Let's say you're Brendan Eich, the former CEO of Mozilla -- an organization that thrives on internet privacy. What would you do? If you guessed "build a privacy-minded web browser," you hit the nail on the head. Eich is developing Brave, a Chromium-based web browser that blocks all ads by default in the names of both privacy and speed. It'll supposedly be faster than installing all the relevant blocking tools yourself. However, this isn't strictly a power-to-the-people move... the Brave team has its own ad plans.
When Brave is ready, it'll replace the missing content with its own ads, splitting the revenue between itself (15 percent), publishers (55 percent), ad suppliers (15 percent) and even you, the user (10 to 15 percent).
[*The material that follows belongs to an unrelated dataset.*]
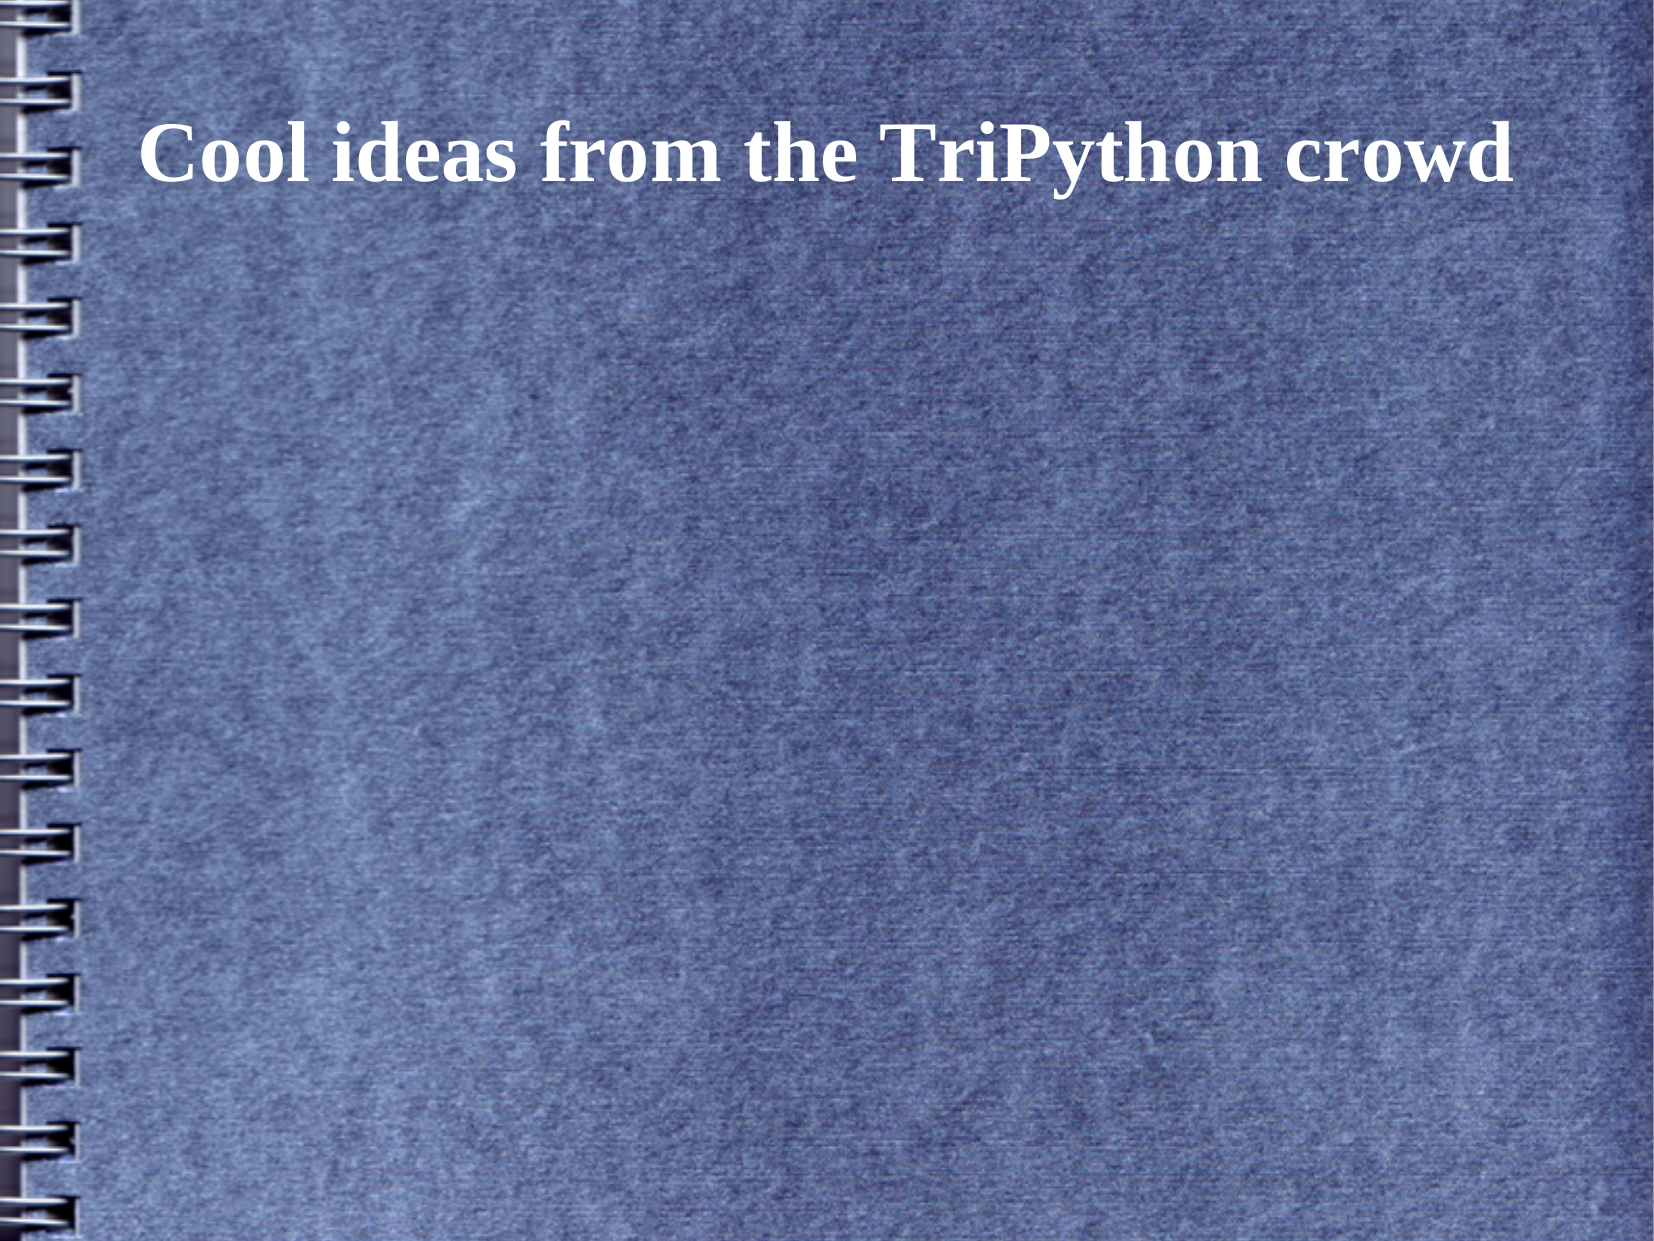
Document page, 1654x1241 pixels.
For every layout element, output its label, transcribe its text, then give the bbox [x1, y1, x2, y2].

title Cool ideas from the TriPython crowd [82, 49, 1571, 257]
picture [0, 0, 1654, 1241]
Eich sees it as an attempt to "chlorinate the pool" for ads, starting from scratch to build a better business model that respects web surfers. The Brave spots will be based on tags from your browsing history, although you can change or remove those tags if you're worried.
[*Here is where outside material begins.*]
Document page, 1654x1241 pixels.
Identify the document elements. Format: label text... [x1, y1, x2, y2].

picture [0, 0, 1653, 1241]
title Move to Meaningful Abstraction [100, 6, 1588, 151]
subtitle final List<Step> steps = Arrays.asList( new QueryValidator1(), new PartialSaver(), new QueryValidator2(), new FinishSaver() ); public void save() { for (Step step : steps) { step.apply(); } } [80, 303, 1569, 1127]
The software should reach both desktop (Mac/PC) and mobile (Android/iOS) devices when it arrives sometime later this year. Whether or not its business model takes off is another story -- that depends on how sites react to ad blockers (some are nicer than others) and the sweetness of the Brave deal itself. Brave could up-end current web ad strategies if it takes off, but it could just as easily run into stiff resistance.